» ASSIGNED TASK
Carry on the forum discussion about preferring Terminal to the Mac graphical interface, starting right after its last line.

» EXCERPT

    -Lars
     
  4. Bill McEnaney, Jan 29, 2011
    Last edited: Jan 29, 2011

    Bill McEnaney macrumors 6502

    Joined:
    Apr 29, 2010
    #4
    Call me old-fashioned because in many ways, I am old-fashioned. Since I've always been that way, I've always preferred a command-line to a graphic user interface, partly because a graphic user interface often slows my work. If I need to, say, empty a folder, I don't drag files one by one to the trash can. I open a terminal window, go into that folder, and type, "rm -rf *". Or if I already know the path to that folder, I can skip the "cd" step and just type something like this, "rm -rf /Users/Bill/Backup/*". Maybe from now on, I'll always keep a terminal window open.
     
  5. balamw Moderator

    balamw

    Staff Member

    Joined:
    Aug 16, 2005
    Location:
    New England
    #5
    I'm old fashioned too and always have Terminal open when writing code, but that's not a great example. It's fairly easy to select and delete all files and subfoldrs in a folder in the GUI as well.

    FWIW check out Path Finder, it supports many extensions to Finder that are aimed at old-fashioned types like us.

    larswik: I'm glad you got Xcode to work. Have you checked if debug features are working like breakpoints, variable inspectors, ...

» RECORDED INFORMATION
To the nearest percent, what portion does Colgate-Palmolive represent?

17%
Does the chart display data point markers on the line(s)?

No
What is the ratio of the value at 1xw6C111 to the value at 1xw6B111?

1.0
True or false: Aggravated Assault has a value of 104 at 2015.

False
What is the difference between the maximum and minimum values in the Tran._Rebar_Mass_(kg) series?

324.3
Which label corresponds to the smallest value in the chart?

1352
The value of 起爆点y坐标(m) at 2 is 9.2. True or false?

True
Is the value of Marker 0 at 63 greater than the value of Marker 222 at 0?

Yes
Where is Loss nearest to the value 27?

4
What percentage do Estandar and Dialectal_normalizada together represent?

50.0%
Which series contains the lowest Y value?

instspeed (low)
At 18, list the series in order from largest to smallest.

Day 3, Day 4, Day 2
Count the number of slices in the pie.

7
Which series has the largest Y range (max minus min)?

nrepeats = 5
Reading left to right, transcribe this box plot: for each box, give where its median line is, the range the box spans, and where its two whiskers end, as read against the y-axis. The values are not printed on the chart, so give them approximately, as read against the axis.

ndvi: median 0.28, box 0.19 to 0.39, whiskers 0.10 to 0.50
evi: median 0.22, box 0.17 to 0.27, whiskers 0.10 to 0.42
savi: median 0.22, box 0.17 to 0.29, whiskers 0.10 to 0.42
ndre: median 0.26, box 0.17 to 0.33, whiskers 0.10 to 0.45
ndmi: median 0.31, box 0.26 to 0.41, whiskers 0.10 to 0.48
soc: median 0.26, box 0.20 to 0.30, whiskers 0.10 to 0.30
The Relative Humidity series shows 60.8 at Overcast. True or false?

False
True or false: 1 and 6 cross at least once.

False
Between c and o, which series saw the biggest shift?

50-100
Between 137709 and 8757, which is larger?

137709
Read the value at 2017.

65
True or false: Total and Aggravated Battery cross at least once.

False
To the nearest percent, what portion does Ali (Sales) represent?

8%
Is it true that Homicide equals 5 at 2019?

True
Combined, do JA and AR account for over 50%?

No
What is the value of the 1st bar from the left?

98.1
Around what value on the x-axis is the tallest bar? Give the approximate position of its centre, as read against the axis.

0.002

» EXERCISE RESPONSE
    B
     
  6. lee1210 macrumors 68040

    lee1210

    Joined:
    Jan 10, 2005
    Location:
    Dallas, TX
    #6
    Fair enough.

    Typing :w :! and up arrow to bring up the last command which compiles and runs my code is pretty fast. The seven keystrokes necessary take well under a second. I say this to demonstrate that the terminal need not be slow. I feel like touching the mouse is a huge speedbump. I know IDEs have keyboard shortcuts, but a lot of the interaction seems mouse driven.

    To each his own, but I don't count on an IDE being available (or any GUI interaction at all) when I need to write code.

    -Lee
     
  7. larswik thread starter macrumors 68000

    Joined:
    Sep 8, 2006
    #7
    No, not yet, I am searching the web trying to find out how to shut off the Flags in the compiler so it won't list the Heap information when it finishes displaying the output. Lee gave me a lead and now I am trying to find out if it is some code that I add to my program to shut it off or if it is something I need to do with the Terminal (old school style :) ) to set it up once and then forget about it.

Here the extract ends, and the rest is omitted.